2016-62, general practitioner, dementia, voluntary and well-considered request, unbearable suffering without prospect of improvement

KEY POINT: role of the advance directive in the case of a patient who is decisionally incompetent as a result of advanced dementia

In 2005 the patient was diagnosed with dementia (Alzheimer’s disease). He was able to function reasonably well for a number of years, but from 2009 onwards his health deteriorated. In the last year before his death – by now he was in his sixties – his condition deteriorated substantially.

The patient had discussed euthanasia with the physician since 2010. In that year he had for the first time written a letter by hand setting out a number of wishes for the future. In 2010 he signed an advance directive, which he supplemented in 2012 after several conversations with the physician, adding a number of more specific circumstances in which he would no longer want to go on living.

Those circumstances were described as follows: if he as a person were to change so much that he felt permanently unhappy, if he were to become aggressive and difficult, if he no longer recognised his loved ones, if he were to end up waiting for death, as had a close family member who also had Alzheimer’s disease, if he were unable to take care of himself and became completely dependent on others, if he were suffering unbearably and without prospect of improvement.

When he was still able to, the man spoke with both the physician and his family on several occasions about his request for euthanasia at some point in the future, and he updated his advance directive.

At a certain point the patient was no longer able to express his request in words, but there were oral and physical expressions that confirmed his wish to die.

His wife asked the physician to comply with the written euthanasia request. At that time, his suffering consisted of cognitive problems, apathy, apraxia (difficulty in carrying out actions), agnosia (inability to recognise/name things or persons) and behavioural changes.

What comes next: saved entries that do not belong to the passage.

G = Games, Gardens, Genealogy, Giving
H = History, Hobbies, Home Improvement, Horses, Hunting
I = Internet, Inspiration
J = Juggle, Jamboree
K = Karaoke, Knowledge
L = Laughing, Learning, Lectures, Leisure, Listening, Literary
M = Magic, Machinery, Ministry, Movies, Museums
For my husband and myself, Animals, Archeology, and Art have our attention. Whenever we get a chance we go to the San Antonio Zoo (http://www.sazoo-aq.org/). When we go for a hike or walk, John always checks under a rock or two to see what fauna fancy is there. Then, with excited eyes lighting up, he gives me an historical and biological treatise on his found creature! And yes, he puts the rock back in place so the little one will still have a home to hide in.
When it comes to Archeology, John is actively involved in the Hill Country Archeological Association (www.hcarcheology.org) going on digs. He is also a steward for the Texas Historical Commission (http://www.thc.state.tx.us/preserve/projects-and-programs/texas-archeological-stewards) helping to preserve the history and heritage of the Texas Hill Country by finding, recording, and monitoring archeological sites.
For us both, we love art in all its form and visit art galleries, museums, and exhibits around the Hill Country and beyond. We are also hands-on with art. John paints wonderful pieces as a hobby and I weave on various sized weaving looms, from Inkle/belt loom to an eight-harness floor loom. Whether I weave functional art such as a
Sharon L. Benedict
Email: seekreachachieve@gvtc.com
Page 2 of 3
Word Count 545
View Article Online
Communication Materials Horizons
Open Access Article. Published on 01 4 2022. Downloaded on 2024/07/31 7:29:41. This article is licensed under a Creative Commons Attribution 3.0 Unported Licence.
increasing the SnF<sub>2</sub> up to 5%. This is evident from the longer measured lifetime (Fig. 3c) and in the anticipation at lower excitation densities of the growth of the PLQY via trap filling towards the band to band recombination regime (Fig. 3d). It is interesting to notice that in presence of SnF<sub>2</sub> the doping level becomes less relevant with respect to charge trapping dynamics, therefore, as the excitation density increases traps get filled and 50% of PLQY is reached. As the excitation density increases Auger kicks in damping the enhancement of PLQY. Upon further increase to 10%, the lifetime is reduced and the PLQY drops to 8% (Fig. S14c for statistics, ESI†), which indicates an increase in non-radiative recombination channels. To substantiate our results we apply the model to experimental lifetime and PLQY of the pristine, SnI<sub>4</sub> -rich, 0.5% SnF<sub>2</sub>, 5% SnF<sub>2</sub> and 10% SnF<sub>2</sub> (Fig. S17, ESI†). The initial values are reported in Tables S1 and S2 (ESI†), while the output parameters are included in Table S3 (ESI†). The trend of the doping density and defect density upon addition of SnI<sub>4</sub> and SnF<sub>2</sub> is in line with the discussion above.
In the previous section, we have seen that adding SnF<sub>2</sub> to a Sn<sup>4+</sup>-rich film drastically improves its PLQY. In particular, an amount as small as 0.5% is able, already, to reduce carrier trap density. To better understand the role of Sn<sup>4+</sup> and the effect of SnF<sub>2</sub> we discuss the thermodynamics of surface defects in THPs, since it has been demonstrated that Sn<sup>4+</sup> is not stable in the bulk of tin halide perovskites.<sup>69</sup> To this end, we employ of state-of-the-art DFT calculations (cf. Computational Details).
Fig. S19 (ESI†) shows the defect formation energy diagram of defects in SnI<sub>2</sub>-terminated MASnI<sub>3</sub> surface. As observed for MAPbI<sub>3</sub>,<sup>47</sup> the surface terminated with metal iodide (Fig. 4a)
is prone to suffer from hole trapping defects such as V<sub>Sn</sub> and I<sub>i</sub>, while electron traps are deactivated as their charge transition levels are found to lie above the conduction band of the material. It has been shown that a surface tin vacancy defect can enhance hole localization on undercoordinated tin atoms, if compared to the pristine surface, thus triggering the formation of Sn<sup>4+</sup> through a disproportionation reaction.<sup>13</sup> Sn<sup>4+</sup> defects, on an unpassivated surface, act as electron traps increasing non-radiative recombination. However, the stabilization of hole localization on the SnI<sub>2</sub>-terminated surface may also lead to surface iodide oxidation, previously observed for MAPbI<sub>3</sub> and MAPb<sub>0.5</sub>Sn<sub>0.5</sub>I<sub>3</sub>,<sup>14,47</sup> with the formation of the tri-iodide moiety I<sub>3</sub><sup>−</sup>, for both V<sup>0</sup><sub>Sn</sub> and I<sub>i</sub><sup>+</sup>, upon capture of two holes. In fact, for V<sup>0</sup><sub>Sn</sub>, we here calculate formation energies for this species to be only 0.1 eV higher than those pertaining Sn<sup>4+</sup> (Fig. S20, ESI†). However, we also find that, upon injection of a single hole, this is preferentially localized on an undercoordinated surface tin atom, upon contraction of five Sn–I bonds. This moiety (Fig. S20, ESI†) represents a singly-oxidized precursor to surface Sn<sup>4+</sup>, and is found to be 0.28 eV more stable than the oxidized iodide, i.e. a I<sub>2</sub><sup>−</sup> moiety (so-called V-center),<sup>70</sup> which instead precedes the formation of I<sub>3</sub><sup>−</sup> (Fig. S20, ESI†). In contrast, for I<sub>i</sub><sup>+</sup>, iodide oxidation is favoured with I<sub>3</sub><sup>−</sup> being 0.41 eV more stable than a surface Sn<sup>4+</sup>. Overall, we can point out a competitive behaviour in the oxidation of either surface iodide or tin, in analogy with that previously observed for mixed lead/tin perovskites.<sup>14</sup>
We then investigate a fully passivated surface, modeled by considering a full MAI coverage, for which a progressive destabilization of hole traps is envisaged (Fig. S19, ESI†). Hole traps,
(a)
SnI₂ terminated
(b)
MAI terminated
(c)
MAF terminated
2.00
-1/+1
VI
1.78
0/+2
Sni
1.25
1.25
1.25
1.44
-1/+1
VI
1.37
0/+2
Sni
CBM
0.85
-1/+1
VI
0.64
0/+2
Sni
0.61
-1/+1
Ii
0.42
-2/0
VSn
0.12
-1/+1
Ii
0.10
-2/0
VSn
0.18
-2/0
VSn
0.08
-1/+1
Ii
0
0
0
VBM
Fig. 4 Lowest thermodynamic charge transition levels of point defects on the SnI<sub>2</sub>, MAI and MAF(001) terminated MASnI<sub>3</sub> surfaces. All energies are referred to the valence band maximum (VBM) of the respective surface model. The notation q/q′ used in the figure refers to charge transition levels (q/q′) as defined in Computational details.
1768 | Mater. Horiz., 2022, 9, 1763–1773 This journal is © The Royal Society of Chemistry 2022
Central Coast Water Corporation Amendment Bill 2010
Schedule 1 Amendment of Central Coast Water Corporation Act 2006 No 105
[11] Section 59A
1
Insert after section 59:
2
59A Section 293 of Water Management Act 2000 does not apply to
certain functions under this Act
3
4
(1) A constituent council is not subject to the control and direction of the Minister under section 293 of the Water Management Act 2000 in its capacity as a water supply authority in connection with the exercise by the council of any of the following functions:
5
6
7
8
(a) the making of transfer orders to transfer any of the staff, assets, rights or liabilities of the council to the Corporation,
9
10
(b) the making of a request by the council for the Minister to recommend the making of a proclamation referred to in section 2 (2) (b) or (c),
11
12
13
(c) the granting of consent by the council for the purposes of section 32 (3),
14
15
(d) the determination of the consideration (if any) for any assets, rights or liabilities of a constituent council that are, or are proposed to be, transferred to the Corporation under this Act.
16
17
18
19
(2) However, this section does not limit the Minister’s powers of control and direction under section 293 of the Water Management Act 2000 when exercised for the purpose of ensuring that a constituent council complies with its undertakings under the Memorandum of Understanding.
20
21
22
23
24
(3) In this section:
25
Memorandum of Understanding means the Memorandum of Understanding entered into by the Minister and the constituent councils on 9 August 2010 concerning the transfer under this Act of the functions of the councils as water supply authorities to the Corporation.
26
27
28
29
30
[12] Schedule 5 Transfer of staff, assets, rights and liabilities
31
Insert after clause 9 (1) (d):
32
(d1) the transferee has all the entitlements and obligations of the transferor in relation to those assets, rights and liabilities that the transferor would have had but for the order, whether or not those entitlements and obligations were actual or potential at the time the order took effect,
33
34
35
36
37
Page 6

The patient had become completely dependent on his wife for his personal care. When he woke up in the mornings he was completely disoriented and very sad. He could not remember how to get out of bed. When he was helped with his general daily activities, his facial expressions were of sadness and frustration. He repeatedly indicated he could not and did not want to go on. He was now in a situation in which people expected things of him all day long that he no longer understood. He would then panic, or become startled or angry.
He slept a lot. He no longer recognised his children and was no longer aware that he had grandchildren.

At the physician’s request an independent elderly-care specialist examined the patient to assess whether he was suffering unbearably.

The elderly-care specialist was satisfied that this was indeed the case. According to the specialist, the man was now in the situation that he had previously described as unbearable. The physician was satisfied that this suffering was unbearable to the patient and with no prospect of improvement according to prevailing medical opinion. According to the physician, the situation corresponded entirely with the circumstances the patient had described in his advance directive as not wanting to experience.

With regard to the request the committee found that it was clear from the documentation that at the time when euthanasia was performed the patient was no longer decisionally competent. It also found that the physician could be satisfied that the patient was capable of making a reasonable appraisal of his own interests when he drew up his advance directive.

In consultation with the physician, the patient regularly updated the advance directive after it had been drawn up and signed. On several occasions he subsequently discussed his wish to die at some point in the future orally with family and physicians.
When he was no longer decisionally competent, there were verbal and non-verbal signs that he still wanted his life to be terminated. There were no signs to the contrary.

In the committee’s view, the physician had plausibly argued that he was reasonably able to conclude that the patient’s request as worded in the advance directive was voluntary and well-considered.
The committee was further of the opinion that, despite the fact the patient was no longer able to describe it himself, the suffering as described in the documentation was evident and fully matched the content of the advance directive. Several factors played a role in the physician’s process of establishing that the man was suffering unbearably: his own observation of the patient, the process of preparing for euthanasia at some point, which took several years and was guided by him with great care, the conversations with the family, the independent physician’s report and the independent elderly-care specialist’s report.

The committee found that the physician had exercised particular caution, as is recommended for patients in an advanced stage of dementia. This was clear from, for instance, the fact that in addition to an independent physician he had also consulted an elderly-care specialist, who assessed and described the suffering in a way that enabled the independent physician to conclude that the due care criteria had been complied with.

The committee found that the physician had plausibly argued that he was reasonably able to conclude that the patient’s suffering was unbearable and without prospect of improvement. The other due care criteria were also fulfilled.